Agno Agents can execute multiple tools concurrently, allowing you to process function calls that the model makes efficiently. This is especially valuable when the functions involve time-consuming operations. It improves responsiveness and reduces overall execution time.
Here is an example:
import asyncio
import time
from agno.agent import Agent
from agno.models.openai import OpenAIChat
from agno.utils.log import logger
async def atask1(delay: int):
    """Simulate a task that takes a random amount of time to complete
    Args:
        delay (int): The amount of time to delay the task
    """
    logger.info("Task 1 has started")
    for _ in range(delay):
        await asyncio.sleep(1)
        logger.info("Task 1 has slept for 1s")
    logger.info("Task 1 has completed")
    return f"Task 1 completed in {delay:.2f}s"
async def atask2(delay: int):
    """Simulate a task that takes a random amount of time to complete
    Args:
        delay (int): The amount of time to delay the task
    """
    logger.info("Task 2 has started")
    for _ in range(delay):
        await asyncio.sleep(1)
        logger.info("Task 2 has slept for 1s")
    logger.info("Task 2 has completed")
    return f"Task 2 completed in {delay:.2f}s"
async def atask3(delay: int):
    """Simulate a task that takes a random amount of time to complete
    Args:
        delay (int): The amount of time to delay the task
    """
    logger.info("Task 3 has started")
    for _ in range(delay):
        await asyncio.sleep(1)
        logger.info("Task 3 has slept for 1s")
    logger.info("Task 3 has completed")
    return f"Task 3 completed in {delay:.2f}s"
async_agent = Agent(
    model=OpenAIChat(id="gpt-4o-mini"),
    tools=[atask2, atask1, atask3],
    show_tool_calls=True,
    markdown=True,
)
asyncio.run(
    async_agent.aprint_response("Please run all tasks with a delay of 3s", stream=True)
)
 
Run the Agent:
pip install -U agno openai
export OPENAI_API_KEY=***
python async_tools.py
 
How to use:
- Provide your Agent with a list of tools, preferably asynchronous for optimal performance. However, synchronous functions can also be used since they will execute concurrently on separate threads.
 
- Run the Agent using either the 
arun or aprint_response method, enabling concurrent execution of tool calls. 
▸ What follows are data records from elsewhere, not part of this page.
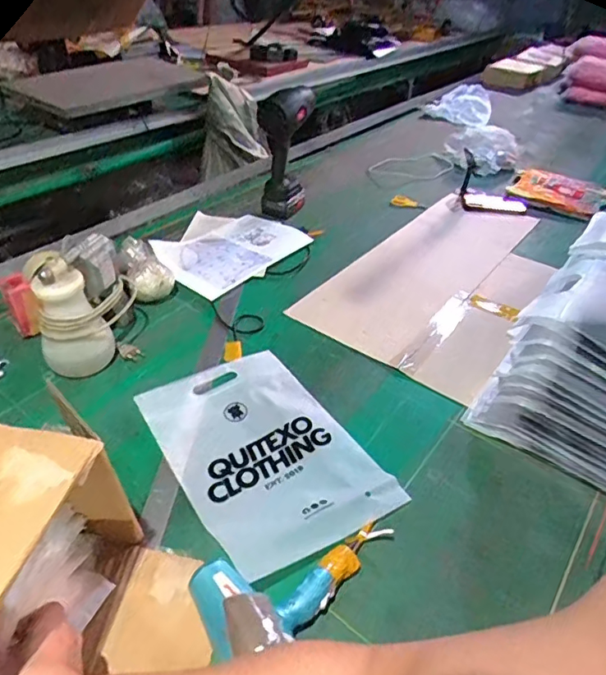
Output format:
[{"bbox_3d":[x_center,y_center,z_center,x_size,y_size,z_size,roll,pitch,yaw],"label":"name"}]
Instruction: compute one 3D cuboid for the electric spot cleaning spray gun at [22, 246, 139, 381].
[{"bbox_3d":[-0.353,-0.061,0.841,0.095,0.192,0.166,7,40,5],"label":"electric spot cleaning spray gun"}]

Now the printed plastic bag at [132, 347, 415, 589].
[{"bbox_3d":[-0.058,0.147,0.739,0.245,0.030,0.363,-22,46,-28],"label":"printed plastic bag"}]

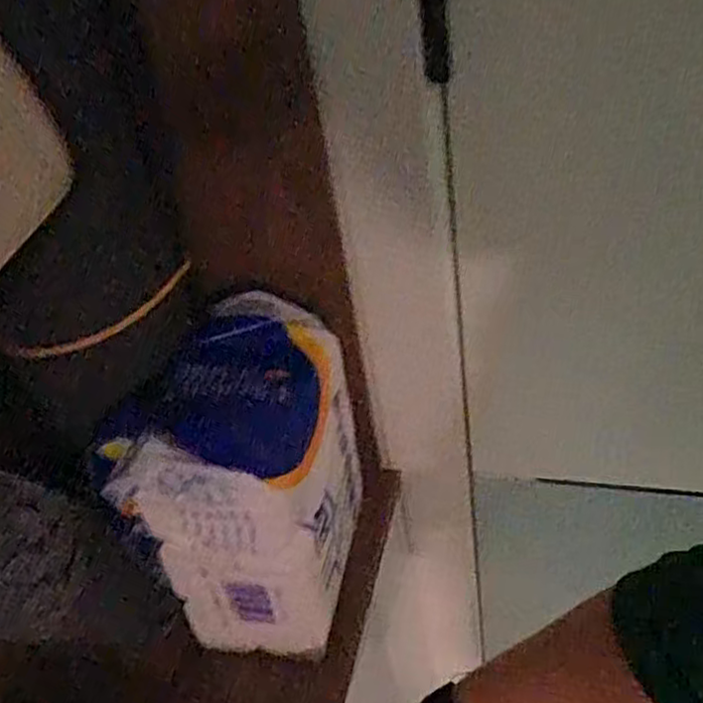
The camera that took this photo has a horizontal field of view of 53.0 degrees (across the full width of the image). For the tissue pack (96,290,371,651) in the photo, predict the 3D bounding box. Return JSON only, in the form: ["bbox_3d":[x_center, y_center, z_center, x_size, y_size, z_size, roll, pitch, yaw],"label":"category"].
[{"bbox_3d":[-0.074,0.096,0.534,0.125,0.219,0.167,2,39,17],"label":"tissue pack"}]

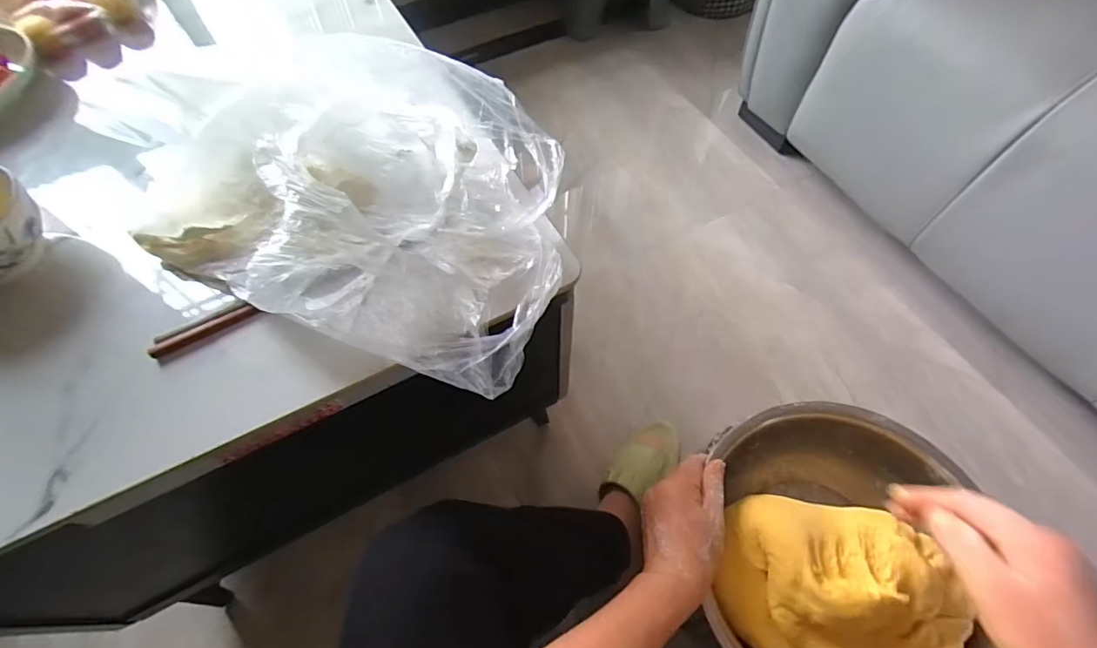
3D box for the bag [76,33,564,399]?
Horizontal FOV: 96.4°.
[{"bbox_3d":[-0.128,-0.116,0.407,0.311,0.100,0.262,23,63,12],"label":"bag"}]

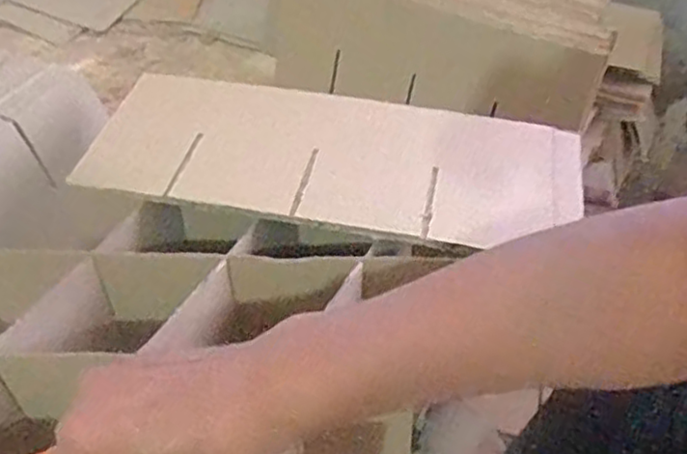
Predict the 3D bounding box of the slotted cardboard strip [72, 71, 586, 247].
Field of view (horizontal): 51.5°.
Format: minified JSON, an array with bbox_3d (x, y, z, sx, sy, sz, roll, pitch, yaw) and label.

Concurrent execution of tools requires a model that supports parallel function
calling. For example, OpenAI models have a parallel_tool_calls parameter
(enabled by default) that allows multiple tool calls to be requested and
executed simultaneously.
 
In this example, gpt-4o makes three simultaneous tool calls to atask1, atask2 and atask3. Normally these tool calls would execute sequentially, but using the aprint_response function, they run concurrently, improving execution time.